Medicare Chief Actuary Richard Foster later told Congress that he revised the cost estimate to $534 billion before the vote, but was told to withhold the new numbers if he wanted to keep his job.

During a Congressional hearing, Foster stated: “It struck me there was a political basis for making that decision. I considered that inappropriate and, in fact, unethical.”

Foster said the person who told him to withhold Congress from getting the revised estimates was Medicare boss Tom Scully.

Scully was the administration’s lead negotiator on the prescription drug bill, and at the time was also negotiating a job for himself with a high-powered Washington law firm, where he became a lobbyist with the pharmaceutical industry.

It is but one example of the incestuous relationship between Congress and the industry, and just one of the reasons the pharmaceutical lobby almost never loses a political battle that affects its bottom line.

Former Congressman Billy Tauzin, who helped push the prescription drug bill through the House, didn’t disagree when Krofft interviewed him:.

Krofft:  Has the bill been good for the drug industry?

Tauzin:  “It’s been good for the patients whom the drug industry represents.
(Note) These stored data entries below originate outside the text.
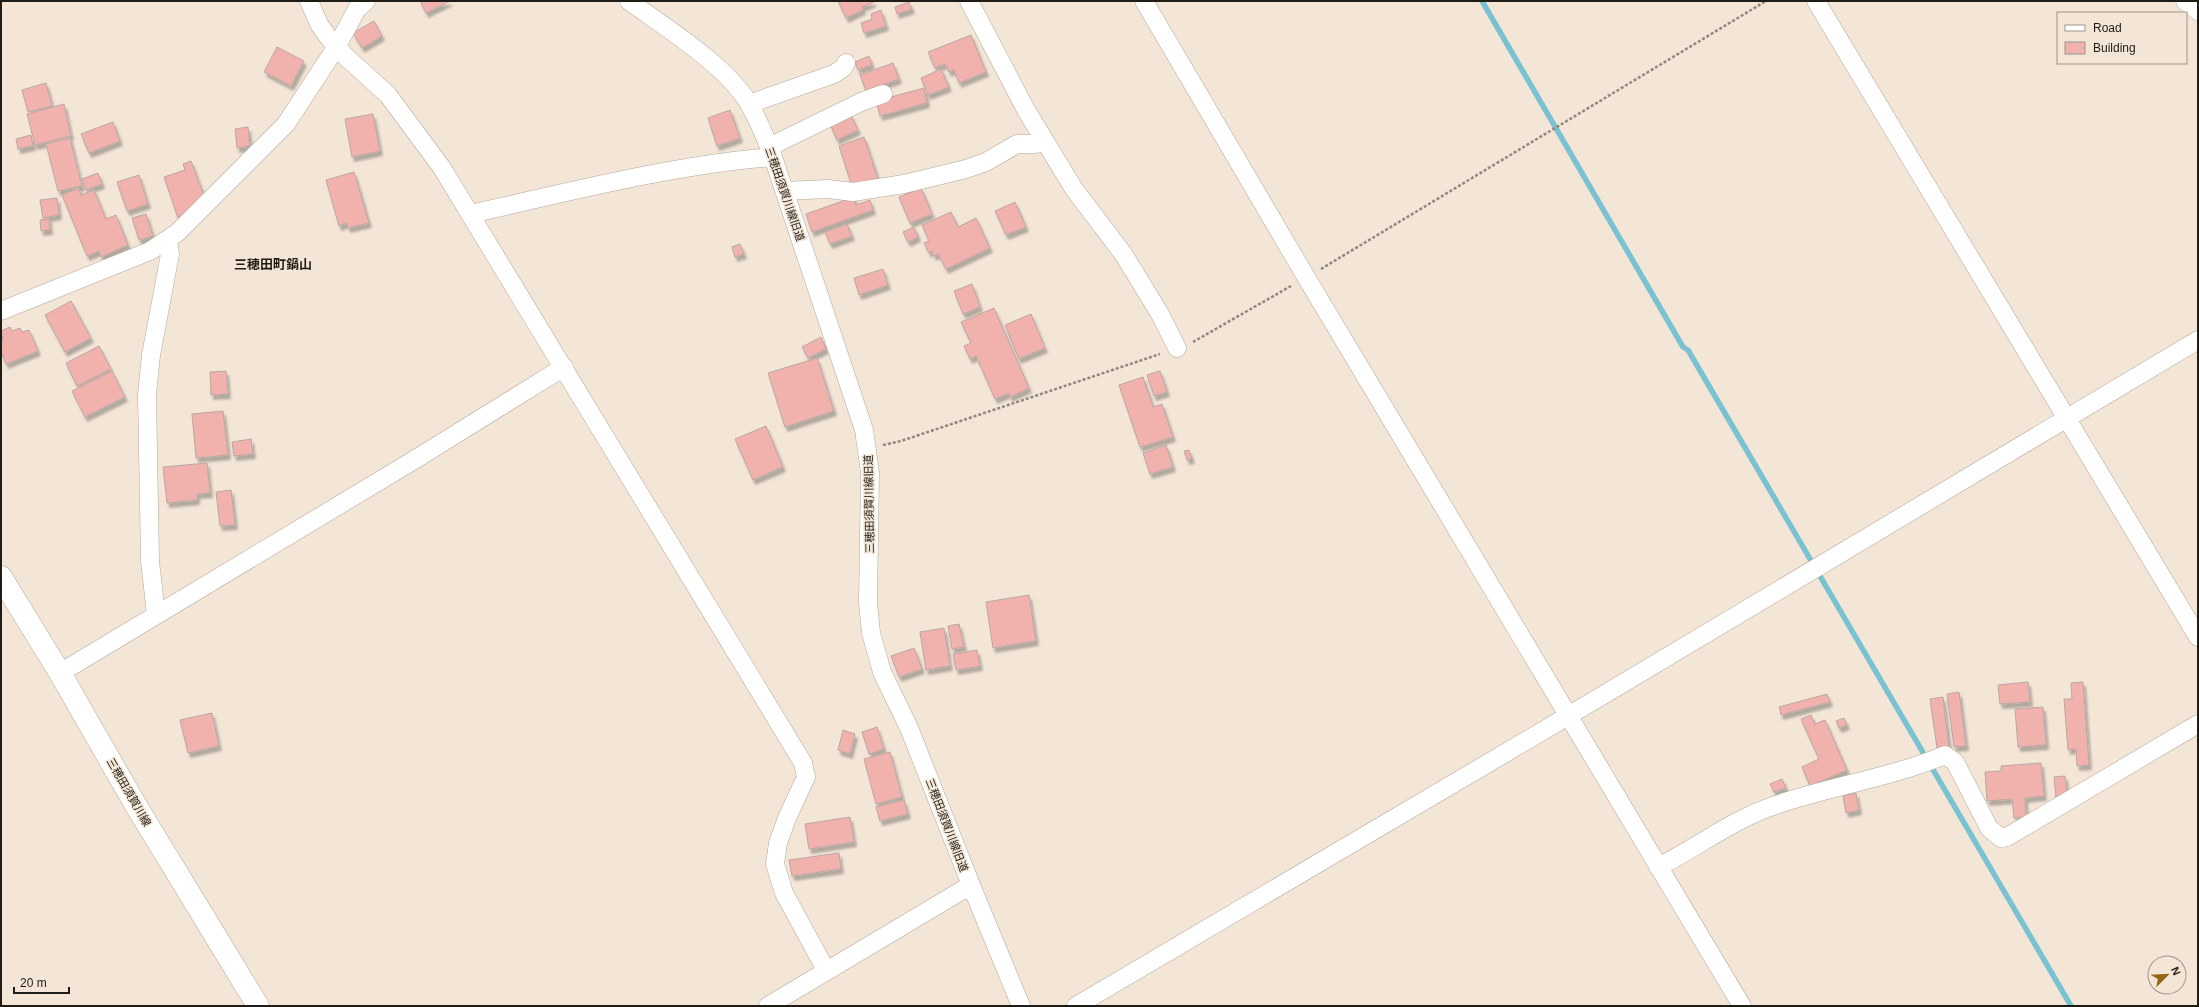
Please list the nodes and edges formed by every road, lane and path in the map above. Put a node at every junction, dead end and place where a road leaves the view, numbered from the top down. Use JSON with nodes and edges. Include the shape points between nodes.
{"nodes":[{"id":1,"x":309,"y":1,"type":"edge"},
{"id":2,"x":366,"y":1,"type":"edge"},
{"id":3,"x":629,"y":1,"type":"edge"},
{"id":4,"x":969,"y":1,"type":"edge"},
{"id":5,"x":1144,"y":1,"type":"edge"},
{"id":6,"x":1766,"y":1,"type":"edge"},
{"id":7,"x":1816,"y":1,"type":"edge"},
{"id":8,"x":2185,"y":1,"type":"edge"},
{"id":9,"x":2198,"y":11,"type":"edge"},
{"id":10,"x":337,"y":46,"type":"junction"},
{"id":11,"x":846,"y":63,"type":"dead end"},
{"id":12,"x":883,"y":94,"type":"dead end"},
{"id":13,"x":749,"y":104,"type":"junction"},
{"id":14,"x":1045,"y":141,"type":"junction"},
{"id":15,"x":771,"y":152,"type":"junction"},
{"id":16,"x":784,"y":191,"type":"junction"},
{"id":17,"x":470,"y":214,"type":"junction"},
{"id":18,"x":168,"y":241,"type":"junction"},
{"id":19,"x":1306,"y":277,"type":"junction"},
{"id":20,"x":1,"y":311,"type":"edge"},
{"id":21,"x":2198,"y":340,"type":"edge"},
{"id":22,"x":1177,"y":348,"type":"junction"},
{"id":23,"x":564,"y":367,"type":"junction"},
{"id":24,"x":2066,"y":419,"type":"junction"},
{"id":25,"x":868,"y":448,"type":"junction"},
{"id":26,"x":1,"y":577,"type":"edge"},
{"id":27,"x":156,"y":614,"type":"junction"},
{"id":28,"x":2198,"y":637,"type":"edge"},
{"id":29,"x":60,"y":673,"type":"junction"},
{"id":30,"x":1568,"y":716,"type":"junction"},
{"id":31,"x":2198,"y":724,"type":"edge"},
{"id":32,"x":1658,"y":867,"type":"junction"},
{"id":33,"x":971,"y":885,"type":"junction"},
{"id":34,"x":826,"y":970,"type":"junction"},
{"id":35,"x":258,"y":1006,"type":"edge"},
{"id":36,"x":768,"y":1006,"type":"edge"},
{"id":37,"x":1021,"y":1006,"type":"edge"},
{"id":38,"x":1076,"y":1006,"type":"edge"},
{"id":39,"x":1742,"y":1006,"type":"edge"}],
"edges":[{"from":1,"to":10,"type":"street","via":[[319,24]]},
{"from":2,"to":10,"type":"street","via":[[357,10]]},
{"from":3,"to":13,"type":"street","name":"三穂田須賀川線旧道","via":[[722,72]]},
{"from":4,"to":14,"type":"street"},
{"from":5,"to":19,"type":"street"},
{"from":6,"to":19,"type":"path"},
{"from":7,"to":24,"type":"street"},
{"from":8,"to":9,"type":"street"},
{"from":10,"to":17,"type":"street","via":[[388,95],[442,168]]},
{"from":10,"to":18,"type":"street","via":[[286,124]]},
{"from":11,"to":13,"type":"street","via":[[834,74]]},
{"from":12,"to":15,"type":"street","via":[[861,102]]},
{"from":13,"to":15,"type":"street","name":"三穂田須賀川線旧道"},
{"from":14,"to":16,"type":"street","via":[[1018,144],[986,162],[904,184],[858,192],[828,189]]},
{"from":14,"to":22,"type":"street","via":[[1074,189],[1124,255],[1160,314]]},
{"from":15,"to":16,"type":"street","name":"三穂田須賀川線旧道"},
{"from":15,"to":17,"type":"street","via":[[747,159],[611,182]]},
{"from":16,"to":25,"type":"street","name":"三穂田須賀川線旧道"},
{"from":17,"to":23,"type":"street"},
{"from":18,"to":20,"type":"street","via":[[150,251]]},
{"from":18,"to":27,"type":"street","via":[[170,254],[151,355],[147,394],[150,561]]},
{"from":19,"to":22,"type":"path","via":[[1196,341]]},
{"from":19,"to":30,"type":"street"},
{"from":21,"to":24,"type":"street"},
{"from":22,"to":25,"type":"path","via":[[901,441]]},
{"from":23,"to":27,"type":"street"},
{"from":23,"to":34,"type":"street","via":[[803,763],[806,777],[778,843],[775,864],[784,892]]},
{"from":24,"to":28,"type":"street"},
{"from":24,"to":30,"type":"street"},
{"from":25,"to":33,"type":"street","name":"三穂田須賀川線旧道","via":[[868,603],[871,633],[882,672],[909,728]]},
{"from":26,"to":29,"type":"main road","name":"三穂田須賀川線"},
{"from":27,"to":29,"type":"street"},
{"from":29,"to":35,"type":"main road","name":"三穂田須賀川線","via":[[135,804]]},
{"from":30,"to":32,"type":"street"},
{"from":30,"to":38,"type":"street"},
{"from":31,"to":32,"type":"street","via":[[2007,837],[2001,838],[1989,828],[1955,762],[1945,756],[1873,780],[1775,805],[1719,831]]},
{"from":32,"to":39,"type":"street"},
{"from":33,"to":34,"type":"street"},
{"from":33,"to":37,"type":"street","name":"三穂田須賀川線旧道"},
{"from":34,"to":36,"type":"street"}]}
In terms of profits — [for the drug companies] and volumes, yes.”

Kroft: “Your old friend, John Dingell, says that of the 1,500 bills over the last eight years dealing with pharmaceutical issues, the drug companies almost, without exception, have gotten what they wanted.”

Tauzin:  “Yeah … I would think he’s correct. They’ve done fairly well,” replies Tauzin.

Why has this lobby been so successful? The former congressman says he believes it’s because they stood for the right things.

If Tauzin sounds a lot like a lobbyist for the drug industry, that’s because now he is.